SURAKARTA (SUARABARU.ID) – Ketua Komisi Kejaksaan (Komjak) RI, Pujiyono Suwadi, menegaskan, revisi Undang-Undang (UU) Kejaksaan dan Kitab Undang-Undang Hukum Acara Pidana (KUHAP) yang mencakup penambahan kewenangan penyidikan tidak akan membuat jaksa kebal hukum, menyalahgunakan kekuasaan, atau mengambil peran penyidik kepolisian.
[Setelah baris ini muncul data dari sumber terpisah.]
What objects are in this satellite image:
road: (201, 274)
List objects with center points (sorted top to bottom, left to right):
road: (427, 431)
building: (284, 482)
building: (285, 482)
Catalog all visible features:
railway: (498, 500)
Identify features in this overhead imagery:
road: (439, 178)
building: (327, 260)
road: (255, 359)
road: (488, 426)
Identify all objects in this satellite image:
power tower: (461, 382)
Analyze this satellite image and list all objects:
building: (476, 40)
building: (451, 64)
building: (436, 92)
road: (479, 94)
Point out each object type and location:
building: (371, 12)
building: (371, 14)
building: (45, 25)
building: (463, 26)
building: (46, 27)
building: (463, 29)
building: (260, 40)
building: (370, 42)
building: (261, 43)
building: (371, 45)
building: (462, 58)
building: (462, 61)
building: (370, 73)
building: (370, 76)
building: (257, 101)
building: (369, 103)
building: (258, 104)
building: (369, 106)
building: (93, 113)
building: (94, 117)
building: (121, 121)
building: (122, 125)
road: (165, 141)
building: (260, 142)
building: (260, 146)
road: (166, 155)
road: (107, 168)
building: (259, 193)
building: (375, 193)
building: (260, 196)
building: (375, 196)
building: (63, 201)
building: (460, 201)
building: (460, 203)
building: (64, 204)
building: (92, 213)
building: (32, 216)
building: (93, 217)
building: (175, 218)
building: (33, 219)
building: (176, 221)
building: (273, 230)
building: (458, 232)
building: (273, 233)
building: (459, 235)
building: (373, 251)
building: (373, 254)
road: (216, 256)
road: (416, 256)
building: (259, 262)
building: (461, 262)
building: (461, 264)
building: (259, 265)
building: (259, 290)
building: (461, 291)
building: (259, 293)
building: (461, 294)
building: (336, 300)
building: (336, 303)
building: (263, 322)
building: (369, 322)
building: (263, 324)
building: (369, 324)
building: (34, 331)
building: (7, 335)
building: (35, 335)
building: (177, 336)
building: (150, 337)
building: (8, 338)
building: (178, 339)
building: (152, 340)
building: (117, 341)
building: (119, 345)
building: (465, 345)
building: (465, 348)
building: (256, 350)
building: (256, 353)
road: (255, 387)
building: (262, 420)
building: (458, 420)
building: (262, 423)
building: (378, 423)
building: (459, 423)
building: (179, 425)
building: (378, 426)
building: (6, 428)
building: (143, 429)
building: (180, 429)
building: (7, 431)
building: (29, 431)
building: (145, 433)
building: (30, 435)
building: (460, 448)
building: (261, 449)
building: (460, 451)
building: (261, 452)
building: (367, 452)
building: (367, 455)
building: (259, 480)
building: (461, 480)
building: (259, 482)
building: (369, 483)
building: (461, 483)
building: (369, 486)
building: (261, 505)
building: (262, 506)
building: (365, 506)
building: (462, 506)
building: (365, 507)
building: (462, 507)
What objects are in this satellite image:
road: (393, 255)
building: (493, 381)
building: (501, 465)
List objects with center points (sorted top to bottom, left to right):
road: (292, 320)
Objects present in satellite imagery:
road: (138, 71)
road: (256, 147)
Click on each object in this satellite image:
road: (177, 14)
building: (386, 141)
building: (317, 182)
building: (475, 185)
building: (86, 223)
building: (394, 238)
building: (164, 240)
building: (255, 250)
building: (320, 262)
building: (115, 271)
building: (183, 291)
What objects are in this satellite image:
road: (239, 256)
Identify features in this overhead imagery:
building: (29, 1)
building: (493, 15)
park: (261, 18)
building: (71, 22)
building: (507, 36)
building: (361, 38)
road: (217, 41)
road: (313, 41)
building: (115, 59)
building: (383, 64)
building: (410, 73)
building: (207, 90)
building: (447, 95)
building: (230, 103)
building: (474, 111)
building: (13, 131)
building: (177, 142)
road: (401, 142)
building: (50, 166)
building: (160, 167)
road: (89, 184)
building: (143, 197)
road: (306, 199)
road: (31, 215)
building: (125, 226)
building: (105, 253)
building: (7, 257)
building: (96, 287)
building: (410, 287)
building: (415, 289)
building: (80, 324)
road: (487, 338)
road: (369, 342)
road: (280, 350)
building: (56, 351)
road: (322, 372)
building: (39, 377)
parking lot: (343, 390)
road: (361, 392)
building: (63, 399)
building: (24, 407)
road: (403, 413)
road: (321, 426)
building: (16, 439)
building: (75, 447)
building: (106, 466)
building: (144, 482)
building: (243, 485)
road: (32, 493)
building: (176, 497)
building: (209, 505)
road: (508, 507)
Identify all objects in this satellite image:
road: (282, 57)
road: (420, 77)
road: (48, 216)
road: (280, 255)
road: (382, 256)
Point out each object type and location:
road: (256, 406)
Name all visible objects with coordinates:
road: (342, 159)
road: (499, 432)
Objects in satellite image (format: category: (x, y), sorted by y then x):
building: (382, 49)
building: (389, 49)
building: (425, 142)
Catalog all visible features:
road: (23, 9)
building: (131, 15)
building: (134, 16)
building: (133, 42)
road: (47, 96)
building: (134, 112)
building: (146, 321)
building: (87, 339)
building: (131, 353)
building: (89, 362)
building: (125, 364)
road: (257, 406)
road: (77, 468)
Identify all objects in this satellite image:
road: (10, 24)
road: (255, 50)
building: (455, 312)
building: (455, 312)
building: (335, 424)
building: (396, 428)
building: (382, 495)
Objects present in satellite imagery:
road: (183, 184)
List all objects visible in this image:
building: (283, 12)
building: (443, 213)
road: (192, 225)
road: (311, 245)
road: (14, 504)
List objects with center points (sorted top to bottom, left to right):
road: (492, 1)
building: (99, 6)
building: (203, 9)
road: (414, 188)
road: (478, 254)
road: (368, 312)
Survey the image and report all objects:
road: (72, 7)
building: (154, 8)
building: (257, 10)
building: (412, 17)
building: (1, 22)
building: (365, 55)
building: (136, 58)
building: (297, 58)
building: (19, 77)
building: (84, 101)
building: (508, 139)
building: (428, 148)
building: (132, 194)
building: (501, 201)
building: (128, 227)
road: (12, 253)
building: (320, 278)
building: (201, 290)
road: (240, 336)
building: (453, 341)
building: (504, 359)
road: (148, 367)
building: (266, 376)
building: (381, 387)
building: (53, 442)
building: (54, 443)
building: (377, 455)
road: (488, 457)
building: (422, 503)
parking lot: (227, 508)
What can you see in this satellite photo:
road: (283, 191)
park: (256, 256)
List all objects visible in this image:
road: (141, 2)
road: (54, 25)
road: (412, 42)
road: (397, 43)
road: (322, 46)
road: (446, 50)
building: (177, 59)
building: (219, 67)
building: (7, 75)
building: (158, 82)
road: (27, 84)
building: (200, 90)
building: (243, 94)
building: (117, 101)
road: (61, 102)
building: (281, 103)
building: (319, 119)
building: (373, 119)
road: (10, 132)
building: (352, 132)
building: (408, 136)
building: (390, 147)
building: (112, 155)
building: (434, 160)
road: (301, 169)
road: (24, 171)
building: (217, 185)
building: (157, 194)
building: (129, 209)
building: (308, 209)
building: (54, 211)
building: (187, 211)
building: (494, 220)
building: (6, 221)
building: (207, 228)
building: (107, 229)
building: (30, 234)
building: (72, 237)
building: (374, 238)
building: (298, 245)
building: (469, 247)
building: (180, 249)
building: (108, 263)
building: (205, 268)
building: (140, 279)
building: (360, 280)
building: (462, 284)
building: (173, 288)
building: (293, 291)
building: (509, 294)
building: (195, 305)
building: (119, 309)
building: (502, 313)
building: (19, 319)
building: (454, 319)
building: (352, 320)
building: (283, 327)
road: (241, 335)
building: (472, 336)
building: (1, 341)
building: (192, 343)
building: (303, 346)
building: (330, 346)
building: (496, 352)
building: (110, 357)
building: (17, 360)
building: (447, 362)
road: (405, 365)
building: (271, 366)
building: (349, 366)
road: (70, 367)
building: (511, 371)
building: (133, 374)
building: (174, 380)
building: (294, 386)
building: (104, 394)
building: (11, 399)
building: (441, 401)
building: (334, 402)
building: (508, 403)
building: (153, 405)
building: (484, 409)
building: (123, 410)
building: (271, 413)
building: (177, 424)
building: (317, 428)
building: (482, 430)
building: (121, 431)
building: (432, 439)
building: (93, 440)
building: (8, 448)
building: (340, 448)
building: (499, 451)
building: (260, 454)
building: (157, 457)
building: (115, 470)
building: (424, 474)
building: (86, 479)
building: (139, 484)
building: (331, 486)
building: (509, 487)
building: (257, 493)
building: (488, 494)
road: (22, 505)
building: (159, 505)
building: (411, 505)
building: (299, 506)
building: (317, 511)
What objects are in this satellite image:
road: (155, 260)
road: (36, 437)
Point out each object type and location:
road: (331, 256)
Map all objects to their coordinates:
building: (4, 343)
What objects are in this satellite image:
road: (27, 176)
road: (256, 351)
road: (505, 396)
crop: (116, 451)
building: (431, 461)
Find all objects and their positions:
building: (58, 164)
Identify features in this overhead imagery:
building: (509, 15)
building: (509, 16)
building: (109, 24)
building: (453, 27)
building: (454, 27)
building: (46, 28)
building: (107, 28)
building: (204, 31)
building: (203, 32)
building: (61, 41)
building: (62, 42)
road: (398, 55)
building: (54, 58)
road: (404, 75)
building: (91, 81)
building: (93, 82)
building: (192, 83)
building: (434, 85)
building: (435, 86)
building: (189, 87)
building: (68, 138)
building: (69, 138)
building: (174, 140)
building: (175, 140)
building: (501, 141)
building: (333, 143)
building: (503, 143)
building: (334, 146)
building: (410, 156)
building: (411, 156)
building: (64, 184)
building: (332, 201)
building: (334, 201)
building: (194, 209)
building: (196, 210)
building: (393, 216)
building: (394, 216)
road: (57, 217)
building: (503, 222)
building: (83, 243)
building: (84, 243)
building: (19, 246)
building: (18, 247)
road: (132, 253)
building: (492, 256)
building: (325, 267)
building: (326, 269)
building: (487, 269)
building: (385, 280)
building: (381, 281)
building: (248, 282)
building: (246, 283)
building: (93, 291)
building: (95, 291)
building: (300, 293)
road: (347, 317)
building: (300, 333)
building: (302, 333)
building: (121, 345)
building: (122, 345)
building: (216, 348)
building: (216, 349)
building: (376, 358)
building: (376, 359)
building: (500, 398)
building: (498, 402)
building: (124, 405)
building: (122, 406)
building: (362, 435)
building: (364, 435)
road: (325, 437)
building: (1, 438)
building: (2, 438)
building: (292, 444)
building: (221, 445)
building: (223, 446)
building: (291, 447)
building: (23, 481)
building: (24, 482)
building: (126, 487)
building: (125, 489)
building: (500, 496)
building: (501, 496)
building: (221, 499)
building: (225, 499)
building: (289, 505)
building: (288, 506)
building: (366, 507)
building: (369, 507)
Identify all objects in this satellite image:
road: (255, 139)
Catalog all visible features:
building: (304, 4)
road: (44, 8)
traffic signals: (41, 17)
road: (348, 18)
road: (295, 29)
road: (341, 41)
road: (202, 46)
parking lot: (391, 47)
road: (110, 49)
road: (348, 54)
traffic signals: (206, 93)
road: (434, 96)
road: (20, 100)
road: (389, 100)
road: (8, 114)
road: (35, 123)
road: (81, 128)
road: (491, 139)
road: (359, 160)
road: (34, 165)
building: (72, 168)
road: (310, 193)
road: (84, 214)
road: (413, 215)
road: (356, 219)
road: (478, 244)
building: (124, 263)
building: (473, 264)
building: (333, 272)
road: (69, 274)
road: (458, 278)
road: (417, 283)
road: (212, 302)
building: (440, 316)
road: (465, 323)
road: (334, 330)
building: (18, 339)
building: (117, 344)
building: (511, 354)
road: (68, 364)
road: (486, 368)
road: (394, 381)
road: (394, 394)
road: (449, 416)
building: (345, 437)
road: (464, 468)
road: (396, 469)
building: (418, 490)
Hal tersebut disampaikan Pujiyono dalam diskusi yang digelar oleh Lembaga Jarcomm di Kota Surakarta, Jawa Tengah pada Selasa (11/2/2025) dengan tema “Menguji Urgensi Penguatan Lembaga Kejaksaan terhadap Revisi UU No. 16 tahun 2004 tentang Kejaksaan”.
Pujiyono menjelaskan, meskipun revisi ini menuai perdebatan setelah dimasukkan dalam Program Legislasi Nasional (Prolegnas) 2025, tuduhan bahwa jaksa akan mengambil alih peran penyidik kepolisian dan mendapatkan hak imunitas adalah tidak benar.
Menurutnya, revisi ini tidak mencakup pasal yang memberikan kewenangan jaksa untuk menggantikan peran penyidik kepolisian. Justru, revisi ini bertujuan untuk meningkatkan koordinasi dan supervisi antara kejaksaan dan kepolisian dalam proses penyelidikan, penyidikan, dan penuntutan, yang merupakan bagian dari Integrated Criminal Justice System (ICJS).
Dengan adanya distribusi kewenangan dalam ICJS, kedua pilar penegak hukum kepolisian dan kejaksaan dapat bekerja sama lebih erat, mengurangi ego sektoral, dan meningkatkan efektivitas sistem peradilan pidana.
Pujiyono juga menanggapi kekhawatiran bahwa revisi ini memberikan hak imunitas kepada jaksa, yang berarti jaksa tidak bisa diperiksa atau dihukum. Menurutnya, tidak ada perubahan signifikan dalam aturan mengenai “izin Jaksa Agung” yang sudah tercantum dalam UU No. 16 Tahun 2004 dan UU No. 11 Tahun 2021.
Pemanggilan, pemeriksaan, penggeledahan, penangkapan, dan penahanan terhadap jaksa tetap harus mendapatkan izin dari Jaksa Agung. Ketentuan ini sudah ada dalam UU sebelumnya dan tidak bertujuan untuk memberi kekebalan hukum kepada jaksa.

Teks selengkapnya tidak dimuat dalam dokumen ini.